CONJUNTO DE TAREFAS
1. Reescreva em forma de lista o parágrafo da reportagem sobre o modelo econômico do Chile iniciado por "Hoje presidente, no Chile", mantendo seus fatos principais.
2. Escreva a continuação da reportagem sobre o modelo econômico do Chile, começando logo após seu último parágrafo.

Modelo adotado por Pinochet deve ser seguido por qualquer um dos dois candidatos
SANTIAGO – A empresa chamada Chile continuará sendo gerida mais ou menos da mesma maneira, aconteça o que acontecer no segundo turno, dia 16. O modelo econômico introduzido pelo governo de Augusto Pinochet foi seguido pelos dois governos que se seguiram, da coalizão Concertación, formada pela Democracia Cristã, o Partido Socialista e o Partido pela Democracia. E continuará sendo seguido, ganhe o candidato da Concertación, Ricardo Lagos, ou o da aliança de direita, Joaquín Lavín, que foi assessor econômico do governo Pinochet.
É o que explica Andrés Bianchi, que presidiu o Banco Central entre dezembro de 1989 – mês da eleição de Patricio Aylwin – e dezembro de 1991, no crítico período da transição do regime militar para a democracia. Nessa condição, ele foi o principal responsável pela manutenção do modelo econômico.
Hoje presidente, no Chile, do Dresdner Banque Nationale de Paris, Bianchi foi o nome de consenso do governo militar e da Concertación para dirigir o BC, no momento em que ele obtinha independência. Embora cotado para ser o ministro da Fazenda no caso de vitória de Lagos, Bianchi, de 64 anos, doutor em economia pela Universidade de Yale, mantém visão relativamente equidistante do debate econômico.

DADOS PARA ANÁLISE
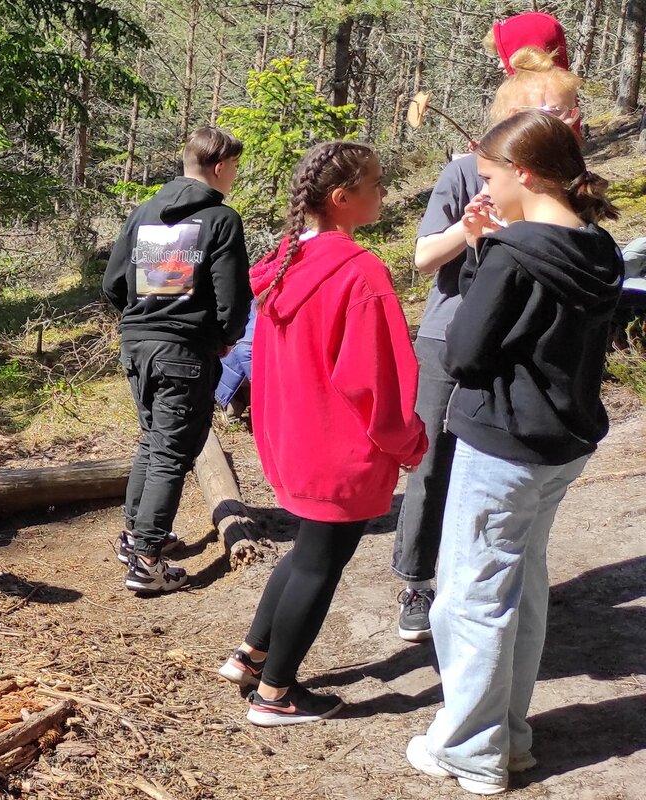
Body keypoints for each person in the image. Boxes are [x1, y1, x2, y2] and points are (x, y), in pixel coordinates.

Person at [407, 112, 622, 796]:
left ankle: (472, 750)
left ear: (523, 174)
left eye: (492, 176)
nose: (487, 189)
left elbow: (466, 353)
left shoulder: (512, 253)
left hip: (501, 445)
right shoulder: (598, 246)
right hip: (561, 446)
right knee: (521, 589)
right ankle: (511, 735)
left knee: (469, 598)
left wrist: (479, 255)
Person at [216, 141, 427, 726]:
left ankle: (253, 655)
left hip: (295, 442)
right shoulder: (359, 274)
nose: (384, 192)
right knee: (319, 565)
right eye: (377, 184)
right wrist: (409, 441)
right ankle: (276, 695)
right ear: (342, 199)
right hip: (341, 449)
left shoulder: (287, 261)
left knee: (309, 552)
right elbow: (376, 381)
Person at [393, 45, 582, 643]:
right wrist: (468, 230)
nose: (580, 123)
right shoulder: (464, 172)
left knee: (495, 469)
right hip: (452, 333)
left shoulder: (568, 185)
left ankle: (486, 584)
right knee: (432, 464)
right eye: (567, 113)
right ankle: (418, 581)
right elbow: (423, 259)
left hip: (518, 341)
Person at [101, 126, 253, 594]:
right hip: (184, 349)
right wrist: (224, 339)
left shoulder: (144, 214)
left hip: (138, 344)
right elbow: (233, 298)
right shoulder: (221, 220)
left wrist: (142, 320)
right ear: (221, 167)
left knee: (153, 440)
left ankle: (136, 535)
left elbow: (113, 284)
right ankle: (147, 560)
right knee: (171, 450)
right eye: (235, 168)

PROBLEMAS RESOLVIDOS
1.
- Bianchi preside hoje, no Chile, o Dresdner Banque Nationale de Paris.
- Foi o nome de consenso do governo militar e da Concertación para dirigir o BC quando o banco obtinha independência.
- É cotado para ministro da Fazenda em caso de vitória de Lagos.
- Tem 64 anos e é doutor em economia pela Universidade de Yale.
- Mantém visão relativamente equidistante do debate econômico.

2.
Nessa entrevista exclusiva ao Estado, ele expõe, por exemplo, as críticas feitas ao governo na condução da política de juros, que chegaram a 14%, em setembro de 1998, antes de recuar gradualmente para 5% – um pouco abaixo do patamar chileno. A oposição responsabiliza o governo pela recessão de 1% e o desemprego de 11%. Estado – Na condução da política macroeconômica, há diferenças entre as propostas de Lagos e Lavín?
Andrés Bianchi – Muito poucas. Há consenso muito amplo em relação à estabilidade fiscal, a uma política monetária e um Banco Central independentes e a um câmbio livre.
Estado – A diferença está nas políticas sociais?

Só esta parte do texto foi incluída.